Question

A series LCR circuit containing a resistance of 120 $\Omega$ has angular resonance frequency 4 × $10^5$ rad/sec. At resonance the voltages across resistance and inductance are 60 V and 40 V respectively, then choose the correct option/s.

• A. The value of L = 2 × $10^{-4}$ H
• B. The value of C = $\frac{1}{32}$ × $10^{-6}$ F
• C. At angular frequency 8 × $10^5$ rad/s the current will lag by $30^\circ$ w.r.t. voltage
• D. At angular frequency 8 × $10^5$ rad/s the current will lag by $45^\circ$ w.r.t. voltage

Answer 1

Answer: (A), (B), (D)

A, B, and D

Answer 2

Explanation:

1. Calculate the current (I) at resonance:

   At resonance, the circuit behaves purely resistively. The voltage across the resistance ($V_R$) is given as 60 V and the resistance (R) is 120 $\Omega$. Using Ohm's law: $I = \frac{V_R}{R} = \frac{60 \, \text{V}}{120 \, \Omega} = 0.5 \, \text{A}$

2. Calculate the Inductance (L):

   At resonance, the voltage across the inductance ($V_L$) is given as 40 V. The inductive reactance ($X_L$) at resonance is $X_L = \omega_0 L$, where $\omega_0$ is the angular resonance frequency (4 × $10^5$ rad/s). $V_L = I \cdot X_L = I \cdot (\omega_0 L)$ $40 \, \text{V} = 0.5 \, \text{A} \cdot (4 \times 10^5 \, \text{rad/s} \cdot L)$ $L = \frac{40}{0.5 \times 4 \times 10^5} = \frac{40}{2 \times 10^5} = 20 \times 10^{-5} \, \text{H} = 2 \times 10^{-4} \, \text{H}$ Therefore, option A is correct.

3. Calculate the Capacitance (C):

   At resonance, the inductive reactance equals the capacitive reactance ($X_L = X_C$). $\omega_0 L = \frac{1}{\omega_0 C}$ $C = \frac{1}{\omega_0^2 L}$ Substitute the values of $\omega_0$ and L: $C = \frac{1}{(4 \times 10^5 \, \text{rad/s})^2 \times (2 \times 10^{-4} \, \text{H})}$ $C = \frac{1}{(16 \times 10^{10}) \times (2 \times 10^{-4})} = \frac{1}{32 \times 10^6} \, \text{F} = \frac{1}{32} \times 10^{-6} \, \text{F}$ Therefore, option B is correct.

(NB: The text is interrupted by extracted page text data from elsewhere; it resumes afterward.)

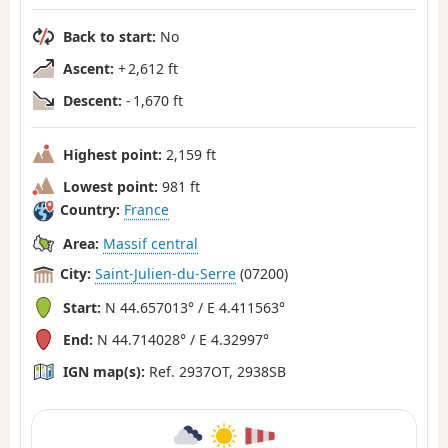
Back to start:
No
Ascent:
+ 2,612 ft
Descent:
- 1,670 ft
Highest point:
2,159 ft
Lowest point:
981 ft
Country:
France
Area:
Massif central
City:
Saint-Julien-du-Serre
(07200)
Start:
N 44.657013° / E 4.411563°
End:
N 44.714028° / E 4.32997°
IGN map(s):
Ref. 2937OT, 2938SB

4. Calculate the phase angle at angular frequency $\omega = 8 \times 10^5$ rad/s:

   First, calculate the new inductive reactance ($X_L'$) and capacitive reactance ($X_C'$): $X_L' = \omega L = (8 \times 10^5 \, \text{rad/s}) \times (2 \times 10^{-4} \, \text{H}) = 160 \, \Omega$ $X_C' = \frac{1}{\omega C} = \frac{1}{(8 \times 10^5 \, \text{rad/s}) \times (\frac{1}{32} \times 10^{-6} \, \text{F})}$ $X_C' = \frac{1}{(8/32) \times 10^{-1}} = \frac{1}{(1/4) \times 0.1} = \frac{1}{0.25 \times 0.1} = \frac{1}{0.025} = 40 \, \Omega$

   Now, calculate the phase angle ($\phi$) using the formula: $\tan \phi = \frac{X_L' - X_C'}{R}$ $\tan \phi = \frac{160 \, \Omega - 40 \, \Omega}{120 \, \Omega} = \frac{120 \, \Omega}{120 \, \Omega} = 1$ $\phi = \arctan(1) = 45^\circ$ Since $X_L' > X_C'$, the circuit is inductive, meaning the current lags the voltage. Therefore, at angular frequency 8 × $10^5$ rad/s, the current will lag by 45° w.r.t. voltage. Option D is correct, and option C is incorrect.